Aucun questeur, ces députés chargés de contrôler les comptes de l'Assemblée nationale, n'a souhaité répondre à nos questions sur ces frais. Et pour cause : si une réforme est venue encadrer les frais de mandats des députés en décembre 2017, rien ne précise le cadre des frais de réception de la présidence de l'hémicycle. "Il n'y a pas de textes qui cadrent les choses. C'est laissé à l'appréciation du président de l'Assemblée", confirme Tris Acatrinei, fondatrice de Projet Arcadie. Pour cette observatrice de la vie parlementaire, "il manque tout un pan du contrôle des frais, ceux de la présidence".

Un avis partagé par l'ONG Transparency International (TI). Si elle note des améliorations depuis 2012 – "on partait pratiquement de zéro au Parlement" – avec la réforme des frais de mandat, Elsa Foucraut, responsable du plaidoyer à TI, estime auprès de franceinfo que le système manque encore de transparence. "Les frais de représentation du président de l'Assemblée nationale posent aussi la question de la transparence du budget de l'Assemblée nationale. Sur ce point, nous dénoncions dès 2012 dans notre rapport Parlement exemplaire le manque de transparence budgétaire de l'institution", explique-t-elle.

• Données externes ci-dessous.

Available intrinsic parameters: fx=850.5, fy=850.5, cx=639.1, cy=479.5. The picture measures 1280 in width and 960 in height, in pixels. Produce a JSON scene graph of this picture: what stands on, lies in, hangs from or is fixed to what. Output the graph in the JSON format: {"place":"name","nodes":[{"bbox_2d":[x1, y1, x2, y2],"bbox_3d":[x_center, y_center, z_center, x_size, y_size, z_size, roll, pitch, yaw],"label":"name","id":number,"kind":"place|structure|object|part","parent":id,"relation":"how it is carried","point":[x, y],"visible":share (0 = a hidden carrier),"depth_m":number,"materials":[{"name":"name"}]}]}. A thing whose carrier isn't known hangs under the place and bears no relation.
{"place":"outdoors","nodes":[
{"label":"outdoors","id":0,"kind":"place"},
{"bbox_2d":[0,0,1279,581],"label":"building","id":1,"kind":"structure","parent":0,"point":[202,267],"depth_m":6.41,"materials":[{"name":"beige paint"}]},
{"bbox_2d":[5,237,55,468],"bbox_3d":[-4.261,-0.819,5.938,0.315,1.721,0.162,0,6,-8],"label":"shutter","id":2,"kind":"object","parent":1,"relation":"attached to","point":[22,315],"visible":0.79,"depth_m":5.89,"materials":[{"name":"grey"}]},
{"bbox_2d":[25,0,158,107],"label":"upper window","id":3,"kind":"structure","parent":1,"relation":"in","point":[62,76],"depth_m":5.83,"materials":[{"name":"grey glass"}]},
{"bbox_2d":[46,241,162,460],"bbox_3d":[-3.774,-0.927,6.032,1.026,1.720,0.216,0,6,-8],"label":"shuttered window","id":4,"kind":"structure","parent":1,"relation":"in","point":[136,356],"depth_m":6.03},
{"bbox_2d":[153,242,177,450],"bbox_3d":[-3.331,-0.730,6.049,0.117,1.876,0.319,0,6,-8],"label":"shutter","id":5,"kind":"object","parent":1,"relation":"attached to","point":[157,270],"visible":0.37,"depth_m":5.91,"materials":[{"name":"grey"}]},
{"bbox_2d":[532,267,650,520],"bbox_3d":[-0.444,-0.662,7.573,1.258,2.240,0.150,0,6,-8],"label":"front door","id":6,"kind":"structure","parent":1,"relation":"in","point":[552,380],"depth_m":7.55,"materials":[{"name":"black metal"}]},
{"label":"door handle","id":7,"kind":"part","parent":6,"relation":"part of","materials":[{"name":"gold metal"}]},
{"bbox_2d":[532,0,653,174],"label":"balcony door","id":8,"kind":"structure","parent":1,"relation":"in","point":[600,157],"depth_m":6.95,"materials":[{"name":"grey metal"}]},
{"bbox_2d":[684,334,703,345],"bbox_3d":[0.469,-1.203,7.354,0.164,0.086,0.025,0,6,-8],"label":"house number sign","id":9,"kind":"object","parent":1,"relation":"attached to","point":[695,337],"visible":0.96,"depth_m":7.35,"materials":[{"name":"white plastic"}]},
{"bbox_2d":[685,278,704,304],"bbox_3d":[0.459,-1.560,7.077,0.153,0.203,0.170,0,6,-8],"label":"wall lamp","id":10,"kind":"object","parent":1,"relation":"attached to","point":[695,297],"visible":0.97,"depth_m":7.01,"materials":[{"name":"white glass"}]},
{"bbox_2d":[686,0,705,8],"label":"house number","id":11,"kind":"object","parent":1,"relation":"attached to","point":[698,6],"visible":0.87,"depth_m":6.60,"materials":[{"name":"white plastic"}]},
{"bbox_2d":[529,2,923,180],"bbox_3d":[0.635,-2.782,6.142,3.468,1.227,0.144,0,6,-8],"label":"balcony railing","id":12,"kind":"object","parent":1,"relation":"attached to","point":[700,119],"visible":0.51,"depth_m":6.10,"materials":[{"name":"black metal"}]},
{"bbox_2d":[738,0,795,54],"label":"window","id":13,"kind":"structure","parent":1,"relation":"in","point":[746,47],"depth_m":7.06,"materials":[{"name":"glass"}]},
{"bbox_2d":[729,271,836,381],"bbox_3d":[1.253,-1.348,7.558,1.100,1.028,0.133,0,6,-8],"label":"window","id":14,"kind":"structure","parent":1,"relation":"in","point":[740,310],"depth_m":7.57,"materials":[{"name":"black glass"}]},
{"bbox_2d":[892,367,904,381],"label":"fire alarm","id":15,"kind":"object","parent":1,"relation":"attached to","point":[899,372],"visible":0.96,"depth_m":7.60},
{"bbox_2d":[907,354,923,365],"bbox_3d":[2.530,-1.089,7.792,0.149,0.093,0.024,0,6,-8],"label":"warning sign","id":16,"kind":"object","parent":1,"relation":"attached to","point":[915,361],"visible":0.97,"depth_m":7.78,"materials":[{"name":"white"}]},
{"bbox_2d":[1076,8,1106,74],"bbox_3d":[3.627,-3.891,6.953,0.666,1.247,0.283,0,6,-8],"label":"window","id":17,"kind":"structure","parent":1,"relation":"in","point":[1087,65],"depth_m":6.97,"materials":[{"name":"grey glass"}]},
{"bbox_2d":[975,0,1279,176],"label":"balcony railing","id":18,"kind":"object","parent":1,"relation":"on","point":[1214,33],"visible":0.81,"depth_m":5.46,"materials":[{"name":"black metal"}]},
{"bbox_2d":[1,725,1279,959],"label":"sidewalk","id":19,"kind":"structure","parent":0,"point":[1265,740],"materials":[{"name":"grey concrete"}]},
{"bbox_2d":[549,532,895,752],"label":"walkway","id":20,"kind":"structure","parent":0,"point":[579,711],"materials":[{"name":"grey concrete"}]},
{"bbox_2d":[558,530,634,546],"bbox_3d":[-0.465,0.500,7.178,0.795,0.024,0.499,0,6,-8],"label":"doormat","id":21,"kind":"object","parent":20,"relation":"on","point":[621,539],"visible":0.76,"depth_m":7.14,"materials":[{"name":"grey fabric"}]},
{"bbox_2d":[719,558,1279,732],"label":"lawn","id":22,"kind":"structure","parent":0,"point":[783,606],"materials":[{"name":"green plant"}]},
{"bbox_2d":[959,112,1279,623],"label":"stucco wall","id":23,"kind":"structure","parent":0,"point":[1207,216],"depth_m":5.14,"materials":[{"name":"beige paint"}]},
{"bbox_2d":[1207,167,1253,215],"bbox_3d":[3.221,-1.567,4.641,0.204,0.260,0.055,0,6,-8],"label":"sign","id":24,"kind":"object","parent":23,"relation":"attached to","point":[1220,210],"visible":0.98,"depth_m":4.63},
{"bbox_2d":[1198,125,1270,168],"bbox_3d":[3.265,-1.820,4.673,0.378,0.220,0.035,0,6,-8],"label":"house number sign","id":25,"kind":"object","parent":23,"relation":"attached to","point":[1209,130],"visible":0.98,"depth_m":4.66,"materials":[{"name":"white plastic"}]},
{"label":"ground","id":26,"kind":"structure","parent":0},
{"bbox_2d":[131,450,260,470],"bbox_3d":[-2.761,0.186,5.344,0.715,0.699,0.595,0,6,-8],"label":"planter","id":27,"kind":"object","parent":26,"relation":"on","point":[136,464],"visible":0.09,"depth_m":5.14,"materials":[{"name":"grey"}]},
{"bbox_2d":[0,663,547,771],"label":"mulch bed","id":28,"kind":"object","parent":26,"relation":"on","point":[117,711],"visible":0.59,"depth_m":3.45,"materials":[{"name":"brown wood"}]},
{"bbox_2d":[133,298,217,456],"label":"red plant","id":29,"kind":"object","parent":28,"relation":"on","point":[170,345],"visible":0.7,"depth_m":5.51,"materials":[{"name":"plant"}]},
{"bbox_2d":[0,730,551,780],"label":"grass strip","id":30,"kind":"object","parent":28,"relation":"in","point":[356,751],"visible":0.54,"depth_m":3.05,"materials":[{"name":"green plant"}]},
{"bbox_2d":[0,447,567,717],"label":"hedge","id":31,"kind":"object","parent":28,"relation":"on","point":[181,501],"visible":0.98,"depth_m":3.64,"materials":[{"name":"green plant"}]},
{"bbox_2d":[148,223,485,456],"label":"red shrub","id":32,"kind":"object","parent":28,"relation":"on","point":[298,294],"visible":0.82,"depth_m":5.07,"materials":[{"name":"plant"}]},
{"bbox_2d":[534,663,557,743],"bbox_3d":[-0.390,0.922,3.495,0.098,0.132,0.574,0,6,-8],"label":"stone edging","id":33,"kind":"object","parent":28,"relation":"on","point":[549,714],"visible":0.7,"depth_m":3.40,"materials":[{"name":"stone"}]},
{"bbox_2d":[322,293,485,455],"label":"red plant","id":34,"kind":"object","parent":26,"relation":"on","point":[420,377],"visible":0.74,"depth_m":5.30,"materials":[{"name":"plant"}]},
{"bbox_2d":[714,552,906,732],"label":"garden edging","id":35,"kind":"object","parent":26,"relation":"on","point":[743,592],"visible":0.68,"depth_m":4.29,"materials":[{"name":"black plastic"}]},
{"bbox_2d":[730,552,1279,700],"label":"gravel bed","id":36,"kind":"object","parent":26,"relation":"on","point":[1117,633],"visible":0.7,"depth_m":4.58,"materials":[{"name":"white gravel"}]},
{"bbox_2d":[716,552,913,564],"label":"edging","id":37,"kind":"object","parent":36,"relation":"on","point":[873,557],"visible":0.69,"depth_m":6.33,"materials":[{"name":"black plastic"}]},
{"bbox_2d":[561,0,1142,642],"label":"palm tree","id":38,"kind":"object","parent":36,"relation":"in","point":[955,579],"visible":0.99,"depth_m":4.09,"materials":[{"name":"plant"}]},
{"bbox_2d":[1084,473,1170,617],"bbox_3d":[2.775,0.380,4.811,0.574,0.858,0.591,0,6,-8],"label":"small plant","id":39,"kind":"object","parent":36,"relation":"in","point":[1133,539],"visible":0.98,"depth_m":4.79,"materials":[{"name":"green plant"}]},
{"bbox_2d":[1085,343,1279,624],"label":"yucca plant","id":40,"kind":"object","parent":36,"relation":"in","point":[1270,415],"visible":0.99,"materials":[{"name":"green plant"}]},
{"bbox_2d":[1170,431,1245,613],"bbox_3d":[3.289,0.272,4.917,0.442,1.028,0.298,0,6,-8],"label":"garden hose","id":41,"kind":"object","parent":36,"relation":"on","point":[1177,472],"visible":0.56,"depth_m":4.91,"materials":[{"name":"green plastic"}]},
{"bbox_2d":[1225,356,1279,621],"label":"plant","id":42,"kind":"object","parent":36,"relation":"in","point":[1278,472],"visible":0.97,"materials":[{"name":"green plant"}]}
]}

"Quand il n'y a pas de contrôle, il y a des abus"

Pour y remédier, il faudrait, selon Transparency International, publier les rapports de la Cour des comptes sur l'Assemblée et le Sénat, renforcer les dispositifs de contrôle et d’audit interne et faire entrer des personnes indépendantes dans la commission chargée d'apurer les comptes des Assemblées. "Un contrôle extérieur obligerait en effet cette commission à davantage de volontarisme politique et de transparence", estime Elsa Foucraut. "Les politiques sont un peu comme des enfants. Vous ne pouvez pas compter sur leur bon sens", abonde Tris Acatrinei. Jean-Christophe Picard, président d'Anticor, réclame également un système de contrôle. "On ne vit pas dans le monde des Bisounours, quand il n'y a pas de contrôle, il y a des abus", estime-t-il sur franceinfo.

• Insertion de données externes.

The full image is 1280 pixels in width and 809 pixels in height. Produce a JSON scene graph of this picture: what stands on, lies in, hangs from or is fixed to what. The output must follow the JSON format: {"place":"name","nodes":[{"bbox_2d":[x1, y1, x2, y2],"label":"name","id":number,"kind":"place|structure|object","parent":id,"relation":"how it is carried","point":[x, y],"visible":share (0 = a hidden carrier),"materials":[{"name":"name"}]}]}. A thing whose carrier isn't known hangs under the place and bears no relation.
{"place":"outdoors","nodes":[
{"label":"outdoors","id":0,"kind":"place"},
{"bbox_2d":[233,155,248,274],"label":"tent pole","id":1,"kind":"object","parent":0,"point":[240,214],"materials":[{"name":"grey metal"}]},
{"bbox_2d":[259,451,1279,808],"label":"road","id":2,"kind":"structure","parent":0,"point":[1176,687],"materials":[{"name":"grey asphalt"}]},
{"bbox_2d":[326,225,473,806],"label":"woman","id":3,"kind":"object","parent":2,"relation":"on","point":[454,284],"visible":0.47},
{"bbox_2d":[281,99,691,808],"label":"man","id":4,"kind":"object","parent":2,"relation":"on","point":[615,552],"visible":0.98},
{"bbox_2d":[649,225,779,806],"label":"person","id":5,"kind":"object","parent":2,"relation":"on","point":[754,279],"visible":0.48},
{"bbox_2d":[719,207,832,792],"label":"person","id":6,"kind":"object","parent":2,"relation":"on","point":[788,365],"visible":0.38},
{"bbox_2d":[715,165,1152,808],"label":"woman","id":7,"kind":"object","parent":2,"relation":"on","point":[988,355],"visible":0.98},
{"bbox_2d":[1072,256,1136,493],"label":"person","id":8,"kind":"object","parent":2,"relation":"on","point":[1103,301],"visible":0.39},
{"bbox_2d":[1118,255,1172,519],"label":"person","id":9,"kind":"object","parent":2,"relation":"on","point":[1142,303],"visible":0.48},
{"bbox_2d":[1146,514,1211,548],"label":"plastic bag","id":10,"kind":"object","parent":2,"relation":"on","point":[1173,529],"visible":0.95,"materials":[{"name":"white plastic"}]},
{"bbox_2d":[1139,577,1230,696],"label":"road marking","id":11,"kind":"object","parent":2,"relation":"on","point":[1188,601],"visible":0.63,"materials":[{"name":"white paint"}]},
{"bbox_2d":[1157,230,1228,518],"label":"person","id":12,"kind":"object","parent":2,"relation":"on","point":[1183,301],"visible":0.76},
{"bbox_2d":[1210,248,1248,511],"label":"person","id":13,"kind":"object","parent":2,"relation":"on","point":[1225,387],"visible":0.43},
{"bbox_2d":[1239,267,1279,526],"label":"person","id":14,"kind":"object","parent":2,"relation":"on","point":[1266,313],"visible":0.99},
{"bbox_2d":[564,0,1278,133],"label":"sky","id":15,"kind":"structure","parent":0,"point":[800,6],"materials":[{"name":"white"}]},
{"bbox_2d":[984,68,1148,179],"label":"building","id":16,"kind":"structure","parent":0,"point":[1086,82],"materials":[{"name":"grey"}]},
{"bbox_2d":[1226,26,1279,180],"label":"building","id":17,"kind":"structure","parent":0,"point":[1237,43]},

Spécialiste du contrôle des dépenses publiques, l'ancien député René Dosière juge à l'inverse qu'il est trop compliqué de légiférer. "C'est difficile de mettre un cadre. Comment voulez-vous le définir ? C'est à l'intéressé de se prononcer et s'il y a des dépenses privées, c'est à lui de payer", s'est-il interrogé sur franceinfo. Lui voit plutôt dans cette affaire un "problème de comportement" : "Je ne vois pas comment une loi peut interdire cela."